### INPUT DATA
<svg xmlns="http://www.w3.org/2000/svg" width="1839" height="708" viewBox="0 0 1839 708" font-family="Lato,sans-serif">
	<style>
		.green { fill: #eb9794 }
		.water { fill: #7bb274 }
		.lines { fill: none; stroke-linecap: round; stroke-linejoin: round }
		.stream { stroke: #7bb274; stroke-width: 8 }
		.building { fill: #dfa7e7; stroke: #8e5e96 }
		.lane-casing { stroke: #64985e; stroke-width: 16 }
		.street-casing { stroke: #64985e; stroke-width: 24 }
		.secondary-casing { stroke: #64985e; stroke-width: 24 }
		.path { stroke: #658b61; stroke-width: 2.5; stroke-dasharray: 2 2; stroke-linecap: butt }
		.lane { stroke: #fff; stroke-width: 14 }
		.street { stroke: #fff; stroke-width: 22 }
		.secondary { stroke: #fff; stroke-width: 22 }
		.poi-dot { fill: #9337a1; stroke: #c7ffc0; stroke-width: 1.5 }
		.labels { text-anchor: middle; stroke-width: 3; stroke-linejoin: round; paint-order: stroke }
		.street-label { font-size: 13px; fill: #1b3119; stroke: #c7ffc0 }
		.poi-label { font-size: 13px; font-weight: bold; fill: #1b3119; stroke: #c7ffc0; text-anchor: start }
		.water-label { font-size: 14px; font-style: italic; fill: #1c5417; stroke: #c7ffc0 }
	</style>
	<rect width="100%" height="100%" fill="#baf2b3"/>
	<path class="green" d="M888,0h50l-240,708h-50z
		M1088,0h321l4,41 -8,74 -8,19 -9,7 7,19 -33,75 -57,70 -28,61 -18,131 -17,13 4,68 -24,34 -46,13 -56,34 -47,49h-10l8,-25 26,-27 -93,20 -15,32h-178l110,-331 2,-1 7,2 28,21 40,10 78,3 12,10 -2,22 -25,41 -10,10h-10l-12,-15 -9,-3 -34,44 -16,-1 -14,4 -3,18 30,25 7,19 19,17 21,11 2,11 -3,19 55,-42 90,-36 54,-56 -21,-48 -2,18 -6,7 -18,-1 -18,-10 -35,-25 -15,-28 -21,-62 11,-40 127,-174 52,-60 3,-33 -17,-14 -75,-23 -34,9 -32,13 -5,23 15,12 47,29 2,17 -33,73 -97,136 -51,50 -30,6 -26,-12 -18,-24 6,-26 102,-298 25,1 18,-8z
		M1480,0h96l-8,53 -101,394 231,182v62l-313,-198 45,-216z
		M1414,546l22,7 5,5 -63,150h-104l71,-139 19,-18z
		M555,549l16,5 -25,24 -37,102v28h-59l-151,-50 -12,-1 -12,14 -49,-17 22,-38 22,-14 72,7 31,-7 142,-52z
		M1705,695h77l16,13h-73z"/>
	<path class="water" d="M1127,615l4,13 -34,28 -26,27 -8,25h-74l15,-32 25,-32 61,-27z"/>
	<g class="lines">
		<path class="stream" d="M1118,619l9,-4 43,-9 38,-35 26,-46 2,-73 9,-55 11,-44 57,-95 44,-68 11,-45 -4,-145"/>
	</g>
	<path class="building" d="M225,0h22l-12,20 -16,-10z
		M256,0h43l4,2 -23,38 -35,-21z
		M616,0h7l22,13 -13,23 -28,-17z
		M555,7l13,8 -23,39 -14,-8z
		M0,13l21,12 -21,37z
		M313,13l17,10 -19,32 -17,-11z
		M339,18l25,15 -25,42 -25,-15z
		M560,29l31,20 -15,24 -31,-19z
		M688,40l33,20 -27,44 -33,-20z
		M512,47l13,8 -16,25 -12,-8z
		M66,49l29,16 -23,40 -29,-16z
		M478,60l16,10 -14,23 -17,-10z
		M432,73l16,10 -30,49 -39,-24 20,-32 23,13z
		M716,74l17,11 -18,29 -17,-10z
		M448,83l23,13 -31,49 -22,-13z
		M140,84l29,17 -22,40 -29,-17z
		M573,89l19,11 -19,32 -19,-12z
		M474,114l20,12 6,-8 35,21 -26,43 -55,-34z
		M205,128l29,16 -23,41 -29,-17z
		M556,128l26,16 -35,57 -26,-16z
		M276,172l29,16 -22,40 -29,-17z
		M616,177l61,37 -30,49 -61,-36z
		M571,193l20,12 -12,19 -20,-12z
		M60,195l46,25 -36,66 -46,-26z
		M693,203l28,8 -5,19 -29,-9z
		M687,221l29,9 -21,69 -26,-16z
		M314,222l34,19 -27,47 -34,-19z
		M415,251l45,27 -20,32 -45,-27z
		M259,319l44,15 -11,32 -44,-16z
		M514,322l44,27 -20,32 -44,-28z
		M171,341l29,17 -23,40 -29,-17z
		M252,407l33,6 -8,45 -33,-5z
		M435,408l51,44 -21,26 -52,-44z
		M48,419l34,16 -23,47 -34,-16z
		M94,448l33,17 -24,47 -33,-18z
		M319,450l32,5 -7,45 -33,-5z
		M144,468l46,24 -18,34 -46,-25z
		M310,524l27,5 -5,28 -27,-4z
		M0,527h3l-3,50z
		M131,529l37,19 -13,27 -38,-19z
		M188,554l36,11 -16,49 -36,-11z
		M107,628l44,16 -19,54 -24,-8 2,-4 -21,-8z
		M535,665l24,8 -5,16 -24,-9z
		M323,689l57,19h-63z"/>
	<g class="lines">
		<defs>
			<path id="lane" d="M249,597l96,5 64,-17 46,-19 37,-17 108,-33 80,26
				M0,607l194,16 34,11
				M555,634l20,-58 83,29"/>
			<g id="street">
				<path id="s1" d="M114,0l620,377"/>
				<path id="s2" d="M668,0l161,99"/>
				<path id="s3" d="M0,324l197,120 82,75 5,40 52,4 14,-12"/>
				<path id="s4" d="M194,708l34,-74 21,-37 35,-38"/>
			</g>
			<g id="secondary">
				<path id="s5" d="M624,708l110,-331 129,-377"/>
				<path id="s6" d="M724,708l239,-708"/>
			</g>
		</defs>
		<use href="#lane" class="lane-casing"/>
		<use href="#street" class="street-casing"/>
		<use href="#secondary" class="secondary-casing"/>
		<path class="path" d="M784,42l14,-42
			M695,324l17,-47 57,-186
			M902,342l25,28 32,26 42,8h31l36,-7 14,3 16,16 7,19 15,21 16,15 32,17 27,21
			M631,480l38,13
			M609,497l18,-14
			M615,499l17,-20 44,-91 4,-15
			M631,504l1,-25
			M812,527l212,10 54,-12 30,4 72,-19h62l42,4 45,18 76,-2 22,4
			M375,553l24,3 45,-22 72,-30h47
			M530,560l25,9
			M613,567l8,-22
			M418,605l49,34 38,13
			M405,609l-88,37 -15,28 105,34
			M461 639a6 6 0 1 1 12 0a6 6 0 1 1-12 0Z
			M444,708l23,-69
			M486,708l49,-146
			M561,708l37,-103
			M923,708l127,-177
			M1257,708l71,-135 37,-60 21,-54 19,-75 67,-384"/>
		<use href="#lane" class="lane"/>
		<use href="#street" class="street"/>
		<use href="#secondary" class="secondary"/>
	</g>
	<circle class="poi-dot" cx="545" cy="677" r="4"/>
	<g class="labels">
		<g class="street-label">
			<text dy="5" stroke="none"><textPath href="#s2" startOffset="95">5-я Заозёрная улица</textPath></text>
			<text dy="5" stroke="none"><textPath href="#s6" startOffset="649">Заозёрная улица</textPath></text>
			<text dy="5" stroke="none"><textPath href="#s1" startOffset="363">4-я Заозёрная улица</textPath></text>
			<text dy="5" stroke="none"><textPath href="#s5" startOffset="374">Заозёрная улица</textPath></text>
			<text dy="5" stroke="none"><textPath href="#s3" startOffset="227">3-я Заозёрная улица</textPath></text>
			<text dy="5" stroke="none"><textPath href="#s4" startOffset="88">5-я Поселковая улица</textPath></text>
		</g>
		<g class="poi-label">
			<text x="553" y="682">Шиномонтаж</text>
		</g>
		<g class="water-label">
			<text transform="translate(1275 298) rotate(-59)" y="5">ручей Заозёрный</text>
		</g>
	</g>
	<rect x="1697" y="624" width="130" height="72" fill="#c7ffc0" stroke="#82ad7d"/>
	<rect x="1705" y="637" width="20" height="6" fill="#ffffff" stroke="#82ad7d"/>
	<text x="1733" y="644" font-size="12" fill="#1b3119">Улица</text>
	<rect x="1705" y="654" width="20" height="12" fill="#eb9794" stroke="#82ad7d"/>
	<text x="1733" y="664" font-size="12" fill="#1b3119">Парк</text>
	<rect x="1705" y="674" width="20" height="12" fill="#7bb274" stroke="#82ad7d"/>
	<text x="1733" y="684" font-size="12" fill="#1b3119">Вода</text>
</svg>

### YOUR ASSIGNMENT
Return each line of the data above that includes the word "linecap".

### ANSWER TO THE PROBLEM
		.lines { fill: none; stroke-linecap: round; stroke-linejoin: round }
		.path { stroke: #658b61; stroke-width: 2.5; stroke-dasharray: 2 2; stroke-linecap: butt }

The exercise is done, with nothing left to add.